To that point, Weprin describes Fusian’s success as a self-fulfilling prophecy, with the company’s growth spurring talent acquisition efforts and generating widespread excitement.

“The success we’re having gives our entire team confidence that we can exist elsewhere, and that our potential is really limitless,” Weprin says.

Maintaining a micro mindset

For many micro-chains, further growth will only magnify existing benefits. But there is a big, looming question: How can these concepts maintain their cool, independent, and relevant vibe amid rising store counts and perceived “corporatization”?

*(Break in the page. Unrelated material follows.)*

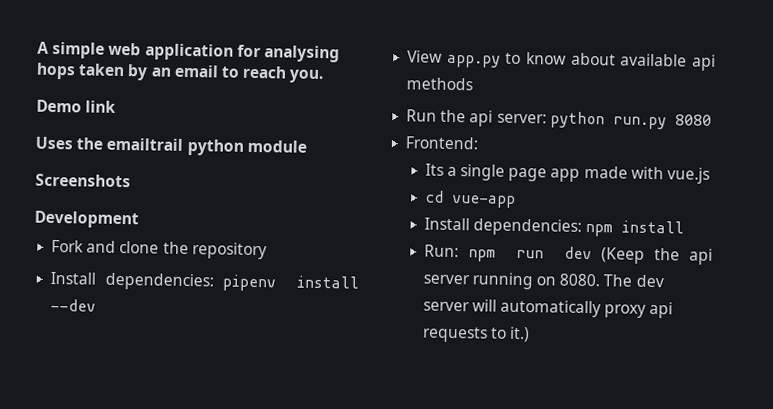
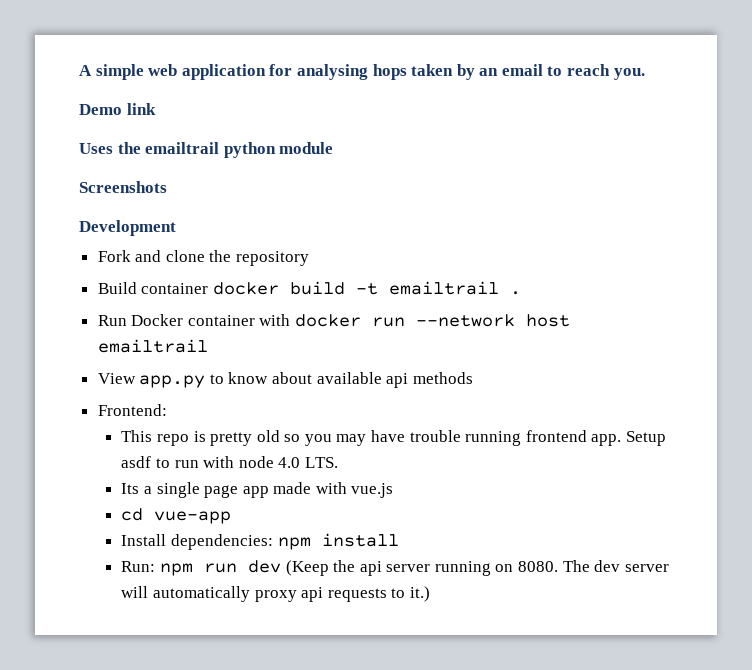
[50,271,359,292] [50,298,97,312] Install dependencies: pipenv install --dev -> [97,281,521,295] [97,314,571,327] [97,339,208,353] Build container docker build -t emailtrail . // Run Docker container with docker run --network host emailtrail
[406,109,712,130] [405,136,480,150] Run the api server: python run.py 8080 // Frontend: -> [97,404,167,416] [121,430,667,446] [121,456,338,468] Frontend: // This repo is pretty old so you may have trouble running frontend app. Setup asdf to run with node 4.0 LTS.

“The bigger a chain gets, the more it starts becoming a big business,” NPD’s Roberts says. “As leaders are managing profit-and-loss statements, overseeing big-picture plans, and dealing with corporate issues over interacting with customers, a chain can lose its passion.”

With four additional units on the horizon, including its first outside of the Chicago area, Buona will soon exit the micro-chain category—but don’t expect it to become a corporate monolith, Buonavolanto says. The company will honor its original Italian beef recipe, staff every restaurant opening with Buona family members, and execute a carefully crafted training program.

While Lee acknowledges that any brand of size must choose its template to deliver a consistent experience, she plans to grant autonomy to future Brown Bag stores. It’s a process she’s already activated with her first non-downtown unit. The location offers modified table service and a full bar.

As The Meatball Shop eyes growth beyond New York City, Rosenbaum says, the chain will enter each new market with the spirit of a first-timer rather than looking to produce a carbon-copy reproduction.

“There’s no sense in planting a flag in another city and saying, ‘The NYC Meatball Shop has arrived!’” Rosenbaum says. “We want these other markets to feel as if they’re getting the best of what we have to offer and that we’re celebrating the individuality of each respective city.”

For Fusian, which has its long-term sights on Chicago and the Northeast, Weprin says the company’s mission to connect people through collaboration, culture, and cuisine will guide every move.

“Those are our values, and if we focus on our mission, we believe we can continue to build intimacy even as we grow bigger,” Weprin says.